Los juegos y pasatiempos organizados para la fiesta de la villa Spada se encuentran en los muchos manuales de la época, así como los fragmentos de conversación sobre el empleo de bracos, los huevos de pájaros o la caza con halcón. Valga un ejemplo por todos: los artificios y entretenimientos venatorios que describe el boloñés Giuseppe Maria Mitelli (La caccia giocosa, Bolonia, 1684).

El entremés de Epifanio Gizzi, Amor, premio de la constancia, al que asisten los invitados de la fiesta de la villa Spada, fue impreso en Roma en 1699.

LA BOLA SAGRADA

Hoy no se podría subir a la cumbre de San Pedro igual que en la novela. En efecto, en el tramo final se ha colocado una escalera de hierro que permite «salvar» las gradas de la parte final que hay en el extremo de la crujía, entre los dos muros de la cúpula, gradas difíciles para quienes no sean buenos escaladores. Además, desde los años cincuenta del siglo pasado está prohibida la entrada a la esfera: sólo pueden acceder a ella los sampietrini. Sin embargo, el común de los mortales no tiene nada que lamentar, pues antes de esa fecha sólo estaban autorizados a visitar la esfera los miembros de la alta aristocracia.

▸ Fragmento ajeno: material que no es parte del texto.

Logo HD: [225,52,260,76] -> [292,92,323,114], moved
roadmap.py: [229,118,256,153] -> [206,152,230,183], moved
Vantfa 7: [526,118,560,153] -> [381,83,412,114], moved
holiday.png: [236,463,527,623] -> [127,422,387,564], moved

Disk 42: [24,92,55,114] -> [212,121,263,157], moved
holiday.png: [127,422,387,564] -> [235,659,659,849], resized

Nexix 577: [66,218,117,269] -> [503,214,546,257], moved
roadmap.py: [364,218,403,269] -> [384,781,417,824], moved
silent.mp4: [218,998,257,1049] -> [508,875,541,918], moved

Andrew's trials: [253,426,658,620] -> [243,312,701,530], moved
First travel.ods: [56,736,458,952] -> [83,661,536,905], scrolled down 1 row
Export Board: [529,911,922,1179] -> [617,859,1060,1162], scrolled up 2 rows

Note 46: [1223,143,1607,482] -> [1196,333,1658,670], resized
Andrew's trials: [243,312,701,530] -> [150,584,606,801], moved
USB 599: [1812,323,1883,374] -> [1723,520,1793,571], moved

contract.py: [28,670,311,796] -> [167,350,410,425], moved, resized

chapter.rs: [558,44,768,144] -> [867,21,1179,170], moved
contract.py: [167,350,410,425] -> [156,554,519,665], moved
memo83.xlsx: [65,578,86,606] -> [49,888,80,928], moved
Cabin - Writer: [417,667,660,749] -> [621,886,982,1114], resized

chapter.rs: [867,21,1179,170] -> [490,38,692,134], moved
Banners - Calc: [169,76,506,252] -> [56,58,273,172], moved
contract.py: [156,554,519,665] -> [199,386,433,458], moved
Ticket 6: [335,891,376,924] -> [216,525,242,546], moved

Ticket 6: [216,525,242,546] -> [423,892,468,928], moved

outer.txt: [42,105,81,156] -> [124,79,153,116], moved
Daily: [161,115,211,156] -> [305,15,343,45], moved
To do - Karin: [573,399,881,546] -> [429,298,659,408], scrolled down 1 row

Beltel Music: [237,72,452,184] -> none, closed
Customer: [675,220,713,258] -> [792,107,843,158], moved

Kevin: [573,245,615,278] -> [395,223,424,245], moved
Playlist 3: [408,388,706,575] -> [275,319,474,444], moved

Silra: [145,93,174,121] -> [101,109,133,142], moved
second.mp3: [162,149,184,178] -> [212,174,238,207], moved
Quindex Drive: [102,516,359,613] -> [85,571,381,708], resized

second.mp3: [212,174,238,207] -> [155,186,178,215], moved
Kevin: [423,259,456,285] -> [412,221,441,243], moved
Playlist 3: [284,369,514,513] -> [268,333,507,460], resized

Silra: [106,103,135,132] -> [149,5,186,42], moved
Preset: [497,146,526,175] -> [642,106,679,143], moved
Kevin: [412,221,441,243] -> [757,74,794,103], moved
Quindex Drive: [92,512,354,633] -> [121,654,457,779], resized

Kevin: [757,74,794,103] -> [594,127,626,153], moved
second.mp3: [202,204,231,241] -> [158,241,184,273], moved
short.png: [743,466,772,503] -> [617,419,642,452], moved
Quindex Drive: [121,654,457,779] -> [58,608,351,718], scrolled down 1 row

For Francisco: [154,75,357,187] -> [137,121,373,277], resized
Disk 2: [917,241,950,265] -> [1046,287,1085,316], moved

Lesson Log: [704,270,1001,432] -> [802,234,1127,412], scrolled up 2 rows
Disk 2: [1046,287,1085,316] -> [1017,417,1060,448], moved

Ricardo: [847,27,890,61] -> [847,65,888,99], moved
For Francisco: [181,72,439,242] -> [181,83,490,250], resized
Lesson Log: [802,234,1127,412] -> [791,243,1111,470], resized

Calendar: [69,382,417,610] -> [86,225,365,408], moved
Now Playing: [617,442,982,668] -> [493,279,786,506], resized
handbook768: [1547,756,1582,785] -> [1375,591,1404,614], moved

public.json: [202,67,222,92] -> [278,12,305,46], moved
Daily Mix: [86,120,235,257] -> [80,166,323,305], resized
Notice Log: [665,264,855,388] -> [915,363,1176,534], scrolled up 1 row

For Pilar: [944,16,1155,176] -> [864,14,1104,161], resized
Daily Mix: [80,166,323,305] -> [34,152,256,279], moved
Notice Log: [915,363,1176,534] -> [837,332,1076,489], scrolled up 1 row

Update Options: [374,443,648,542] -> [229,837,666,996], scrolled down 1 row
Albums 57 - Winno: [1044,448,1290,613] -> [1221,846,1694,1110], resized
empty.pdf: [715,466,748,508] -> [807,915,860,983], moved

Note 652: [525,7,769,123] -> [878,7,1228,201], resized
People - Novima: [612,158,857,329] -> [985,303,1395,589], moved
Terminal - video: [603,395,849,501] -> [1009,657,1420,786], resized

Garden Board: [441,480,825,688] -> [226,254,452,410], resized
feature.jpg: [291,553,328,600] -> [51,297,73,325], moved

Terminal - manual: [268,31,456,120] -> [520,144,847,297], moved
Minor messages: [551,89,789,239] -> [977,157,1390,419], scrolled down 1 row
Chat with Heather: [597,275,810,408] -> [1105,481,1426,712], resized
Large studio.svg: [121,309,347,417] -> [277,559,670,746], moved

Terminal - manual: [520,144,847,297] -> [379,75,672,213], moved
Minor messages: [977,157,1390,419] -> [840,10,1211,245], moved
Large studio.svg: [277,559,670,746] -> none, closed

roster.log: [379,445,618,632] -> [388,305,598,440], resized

Podemos consolarnos llegando a pie (es mejor renunciar al ascensor, merece la pena) a la terraza situada debajo: el panorama que se contempla desde allí es impresionante. Además, cabe llegar hasta la esfera con la imaginación gracias a un artículo de Rodolfo de Mattei («Ascesa alla "palla"», en Ecclesia, nº 3, marzo de 1957, pp. 130-135), que enumera a los ilustres visitantes del pasado (entre ellos, Goethe y Chateubriand) y da algunos detalles de la construcción.

Por último, cualquiera de los sampietrini puede aún describirnos la gran esfera de bronce y sus cuatro enormes claraboyas, una por cada punto cardinal, a través de las cuales se filtra el primer rayo de sol al alba. Por que los sampietrini siguen subiendo a la esfera, y todavía más arriba. Atados a cables y ganchos, y arriesgando la vida, trepan primero a la esfera y luego a la gran cruz que la corona para reemplazar periódicamente una pequeña vara de hierro, auténtica cima de toda la basílica: el pararrayos.